In an old story told to me at a young, open age, it was Abraham who was asked by God to take the life of his son. It was a child hard to come by and with a quick slice of the knife the boy would die and the lineage might end, which would be the greatest of tragedies, but Abraham was willing to make the sacrifice.
My parents told me that story, and now they sit it their marble house, waiting as the clock ticks and no grandchildren are born, it is the greatest of tragedies. For when I die, they will die. The little branch will end, snubbed out, finally, after dozens of incarnations.
In my immediate family, the entire younger generation is female. There are six cousins, all female. Two of my cousins have children, all three of them are girls. Growing up, it was assumed I would have children. But as a minuscule deviate, I always imagined they would carry my last name. In my name I felt all the generations before mine and as a tribute, as a way to preserve them, I thought the most important thing to do was continue the family name, to insist that the next generation not assume the names of their fathers.
It seemed so important. I wanted the family to continue, not just in bodies, but in name. In name as a symbol.
It is different now. Entire species of animals go extinct under the hand of an indifferent man that uses the earth’s plants and soil for profit.

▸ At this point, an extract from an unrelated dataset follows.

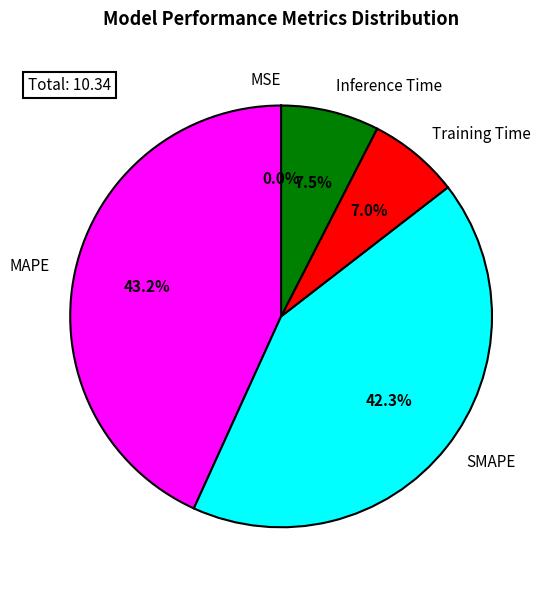

Which slice is the largest?

MAPE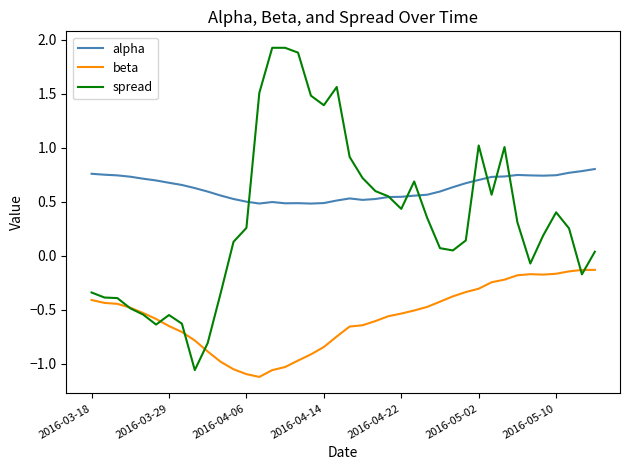

Rank the series by their average value, from highest to lowest.

alpha, spread, beta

Races of humans are taken out, babies are killed for preemptive retribution, one name seems to make little difference.
Is it the wish of every being to keep living? A life eternal, maybe not in their first body, but in the smaller bodies that come after them. Can my child take what I have not finished and redeem me? Can they carry on and change what I have failed? Is this the hope of any parent, that their failings will be altered, the dark memories of their lives changed for the better?
I sit on the edge of this bed and look at the white wall, there is no one who will redeem me, my failings will be my own. Each jealous outburst, each painting left undone, they will be mine. Those are the curses of the invisible generations and their echoes will reverberate through time, just as I carry the unfinished goals and dreams of the generations who never saw me, the ones that exist in faded photographs and memories that I can no longer retrieve.